Notre littoral va reculer d'ici à 2050.
Le Nord et la Normandie sont touchées de plein fouet par l'érosion des falaises.
Dans une soixantaine de communes, le retrait de côte est supérieur à 1,50 mètre par an.

Ces trente prochaines années, le changement climatique devrait engendrer une montée des eaux similaire à celle mesurée sur tout le siècle dernier. Touchés de plein fouet par l'érosion des falaises, le Nord et la Normandie sont directement menacés, tout comme la Bretagne et la façade Atlantique. Dans ces régions, des centaines d'habitants vivent sous le niveau de la mer. Des communes entières vont-elles être submergées d'ici à 2050 ?

"Il y a une soixantaine de communes où l'on observe un retrait de côte qui est supérieur à 1,50 mètre par an, donc c'est assez énorme", détaille Françoise Vimeux, climatologue, directrice de recherche à l'institut de recherche pour le développement (IRD), soulignant que "ces villes vont être particulièrement affectées". 

Lacanau

Parmi ces villes en danger figure Lacanau en Gironde. La plage centrale est vouée à disparaitre totalement tandis que des bars et des commerces vont devoir déménager. Pionnière dans la région pour relocaliser plus d'un millier de logements, la station balnéaire a repoussé ce projet à l'après 2050, faute de moyens juridiques et financiers. Elle privilégie désormais la construction d'une digue fixant temporairement le front de mer.

Car dans la région Nouvelle-Aquitaine, selon le Groupement d'intérêt public (GIP) littoral, principal acteur local de la gestion de l'érosion, jusqu'à 6.700 logements et commerces pourraient être avalés par l'océan d'ici à la moitié du siècle, si rien n'est fait. 

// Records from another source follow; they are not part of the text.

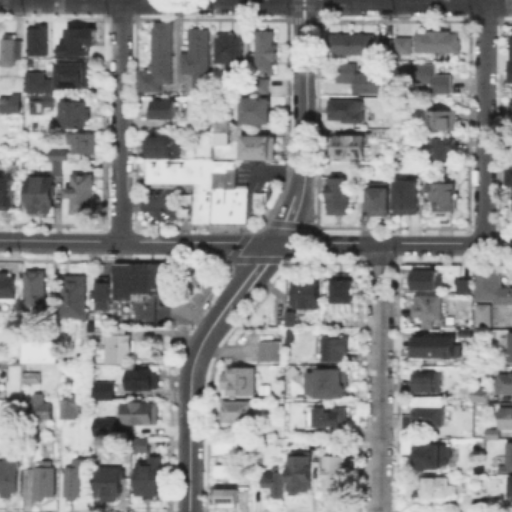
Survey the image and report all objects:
road: (304, 0)
road: (411, 0)
road: (304, 19)
road: (298, 22)
road: (311, 22)
building: (262, 39)
building: (435, 39)
building: (70, 40)
building: (435, 40)
building: (30, 42)
building: (75, 43)
building: (348, 43)
building: (349, 43)
building: (400, 44)
building: (400, 44)
building: (382, 45)
building: (8, 48)
building: (226, 50)
building: (262, 51)
building: (230, 52)
building: (156, 57)
building: (194, 57)
building: (159, 60)
building: (198, 60)
building: (262, 61)
building: (509, 68)
building: (69, 72)
building: (70, 74)
building: (423, 75)
building: (357, 78)
building: (360, 78)
building: (426, 78)
building: (36, 81)
building: (37, 81)
building: (259, 83)
building: (260, 84)
building: (9, 102)
building: (38, 102)
building: (8, 103)
building: (40, 103)
building: (160, 108)
building: (253, 109)
building: (253, 109)
building: (343, 109)
building: (165, 110)
building: (347, 111)
building: (510, 111)
building: (70, 113)
building: (74, 116)
road: (304, 118)
building: (440, 119)
road: (119, 120)
building: (442, 121)
road: (483, 121)
building: (217, 136)
building: (80, 141)
building: (84, 144)
building: (159, 145)
building: (255, 145)
building: (344, 145)
building: (159, 146)
building: (255, 146)
building: (440, 147)
building: (346, 148)
building: (443, 148)
building: (56, 153)
building: (56, 153)
building: (54, 166)
building: (151, 169)
building: (182, 169)
building: (167, 170)
building: (199, 172)
road: (272, 173)
building: (508, 175)
building: (509, 176)
building: (203, 186)
building: (5, 188)
building: (215, 189)
building: (78, 192)
building: (38, 193)
building: (38, 193)
building: (82, 193)
building: (336, 193)
building: (440, 194)
building: (231, 195)
building: (405, 195)
building: (444, 195)
building: (339, 196)
building: (405, 196)
building: (376, 198)
road: (144, 200)
building: (380, 201)
building: (199, 203)
road: (288, 219)
road: (255, 241)
traffic signals: (273, 241)
road: (248, 274)
building: (136, 278)
building: (147, 278)
building: (424, 278)
building: (121, 279)
building: (426, 281)
building: (6, 284)
building: (461, 284)
building: (490, 284)
building: (6, 285)
building: (466, 287)
building: (493, 287)
building: (33, 288)
building: (37, 291)
building: (100, 291)
building: (303, 291)
building: (100, 292)
building: (304, 292)
building: (340, 292)
building: (71, 295)
building: (74, 297)
building: (345, 301)
building: (425, 307)
road: (132, 308)
building: (428, 310)
road: (182, 311)
building: (480, 313)
building: (485, 316)
building: (289, 318)
building: (506, 342)
building: (432, 345)
building: (506, 346)
building: (115, 347)
building: (332, 347)
building: (435, 347)
building: (38, 349)
building: (118, 349)
building: (267, 349)
building: (267, 349)
building: (335, 350)
building: (40, 352)
building: (510, 357)
building: (11, 366)
building: (140, 377)
road: (378, 377)
building: (31, 379)
building: (237, 379)
building: (143, 380)
building: (324, 381)
building: (423, 381)
building: (503, 381)
building: (239, 382)
building: (325, 382)
building: (427, 384)
building: (505, 384)
building: (101, 389)
building: (105, 391)
building: (478, 393)
building: (483, 396)
building: (68, 405)
road: (188, 405)
building: (38, 406)
building: (41, 407)
building: (68, 407)
building: (235, 410)
building: (137, 411)
building: (239, 412)
building: (141, 414)
building: (327, 415)
building: (422, 415)
building: (332, 416)
building: (490, 416)
building: (504, 416)
building: (428, 417)
building: (506, 420)
building: (101, 424)
building: (106, 426)
building: (493, 434)
building: (139, 443)
building: (224, 445)
building: (143, 447)
building: (228, 449)
building: (428, 455)
building: (431, 457)
building: (506, 457)
building: (507, 460)
building: (224, 470)
building: (227, 471)
building: (297, 471)
building: (299, 472)
building: (332, 474)
building: (337, 474)
building: (146, 475)
building: (7, 477)
building: (72, 478)
building: (150, 479)
building: (41, 480)
building: (76, 481)
building: (107, 481)
building: (271, 482)
building: (46, 483)
building: (274, 483)
building: (111, 484)
building: (428, 486)
building: (510, 486)
building: (433, 489)
building: (223, 496)
building: (228, 497)
building: (467, 504)
building: (481, 504)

Selon les scientifiques de l'Observatoire de la côte de Nouvelle-Aquitaine, le littoral sableux du golfe de Gascogne pourrait ainsi reculer de 50 mètres, et les côtes rocheuses du Pays basque de 27 mètres, d'ici à 2050. Phénomène naturel à l'œuvre depuis 18.000 ans sur le littoral atlantique, le recul du trait de côte se caractérise par un déplacement massif de sédiments sous l'effet des vagues, des vents et des marées.

Criel-sur-Mer

Dans trente ans, les maisons qui longent le littoral de Criel-sur-Mer en Seine-Maritime pourraient, elles aussi, avoir disparu. L'exemple d'une résidence secondaire devant être détruite d'ici au printemps 2023 après une expropriation en 2021 est là pour en témoigner.  De fait, si cela fait plus de dix ans que certains accès sont restreints à cause du risque d'effondrement de falaise, l'érosion s'est accentuée au cours des deux dernières années à cause de la crise climatique. La dernière chute date de mi-novembre, mais l'effondrement le plus impressionnant remonté, lui, à l'hiver 2021, lorsque des morceaux de plus de cinquante mètres de long se sont détachés. 

Plus à l'ouest, la pointe du Hoc subi, elle aussi, déjà les conséquences de la montée du niveau de la mer et de l'érosion des falaises.

Les Saintes-Maries-de-la-Mer

La Méditerranée n'est pas épargnée avec en première ligne la Camargue, plus grande zone humide de France et dont la majorité du territoire est située à moins d'un mètre au-dessus du niveau de la mer. Aux Saintes-Maries-de-la-Mer, qui pourraient devenir une presqu'ile, des digues ont été construites pour retenir l'eau et protéger le village.

Cette politique d'endiguement a été lancée après la tempête de 1982 lors de laquelle toute la Camargue avait été inondée. C'est au Symadrem, le Syndicat Mixte Interrégional d'Aménagement des Digues du Delta du Rhône et de la Mer, qu'incombe la gestion des nombreuses digues qui protègent la Camargue de l'assaut des vagues. Dans un diagnostic présenté le 18 octobre dernier, l'organisme chargé d'anticiper les futures politiques publiques de protection de la Camargue, estime que les dégâts provoqués par les tempêtes auront en 2100 un coût annuel moyen 5 fois plus élevé si rien n'est fait.